Archbold school officials to approach county over turbine

BY DAVID PATCH
BLADE STAFF WRITER

ARCHBOLD - Archbold schools officials are to appear next month before the Fulton County Planning Commission to discuss zoning issues related to a wind turbine the district plans to erect on the Archbold High School campus.

Depending on which of several possible sites is chosen, zoning variances could be needed for the turbine's tower, particularly regarding the "fall space" that would be necessary in case the tower should blow over, Superintendent of Schools David Deskins told the school board last week.

But the project has developed a cash-flow problem, the superintendent said, that arose because the Ohio School Facilities Commission allocated only $625,000 in bond funding toward the turbine, representing the difference between other grants the school district has received for it and its estimated $1.7 million cost.

The problem, Mr. Deskins said, is that the other grants are payable as reimbursement for project expenses, and the school district doesn't have the cash available to pay up front.

Furthermore, Mr. Deskins said, the school district has just 90 days to encumber the funding for the commission, while a $750,000 American Recovery and Reinvestment Act "stimulus" grant won't be released until an environmental study mandated by the U.S. Department of Energy is completed.

Mr. Deskins said the district's financial adviser will investigate the possibility of obtaining a "bridge loan" from a local bank to plug the cash gap or whether a tax-anticipation note could be used for financing.

"I have worked very diligently to ensure no general-fund dollars are used in this project," the superintendent said. "This year is the deciding year for the project moving forward."

The planning commission meeting is for Aug. 23, starting at 7 p.m.

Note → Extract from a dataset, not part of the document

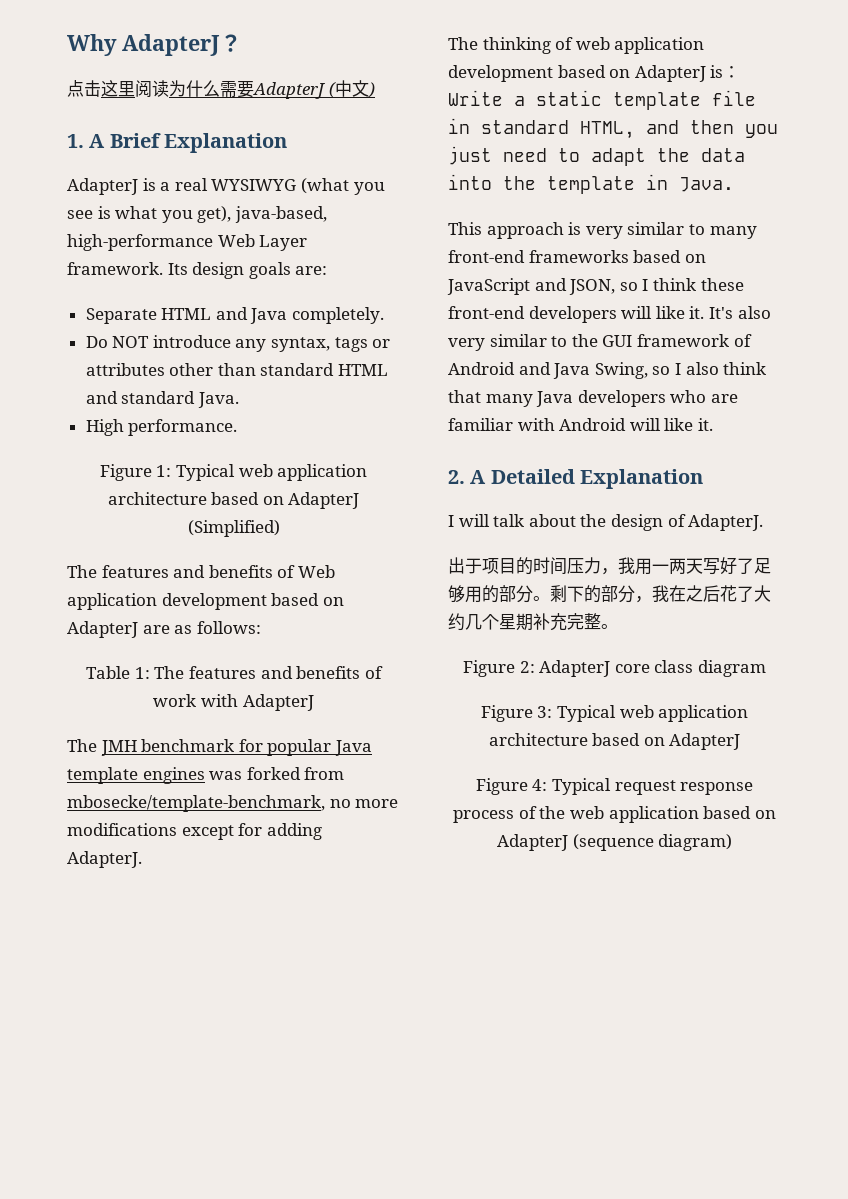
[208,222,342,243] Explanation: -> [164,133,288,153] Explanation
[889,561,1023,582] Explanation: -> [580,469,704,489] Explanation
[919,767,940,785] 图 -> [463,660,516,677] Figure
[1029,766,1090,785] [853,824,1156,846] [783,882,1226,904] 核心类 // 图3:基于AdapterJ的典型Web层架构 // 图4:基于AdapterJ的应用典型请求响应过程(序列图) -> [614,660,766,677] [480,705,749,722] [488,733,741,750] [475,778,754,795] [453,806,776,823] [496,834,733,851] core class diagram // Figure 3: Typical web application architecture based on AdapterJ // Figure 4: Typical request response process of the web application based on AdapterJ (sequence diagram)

The environmental study, Mr. Deskins said, will address such questions as how the turbine tower may affect birds or other wildlife, aviation, and surrounding residents, including noise and aesthetics.

Stephen Switzer, the schools superintendent in neighboring Pettisville, said his district is conducting such a study for a similar turbine it plans to construct just south of its campus, but Pettisville faces the same cash-flow problem Archbold has.

"The missing element is bridge funding of about $950,000," Mr. Switzer said, representing the $750,000 federal stimulus grant and a $200,000 formula grant from the Ohio Department of Development that are both reimbursable, rather than billable.

The two neighboring school districts both qualified for grants to pay for the wind turbines as alternative-energy research installations after preliminary studies using a state-owned turbine indicated wind-energy potential at their schools.

But the environmental studies' cost of between $50,000 and $75,000 each might have been enough to derail the turbine projects had the state development department not stepped in and agreed to cover that cost, both superintendents said.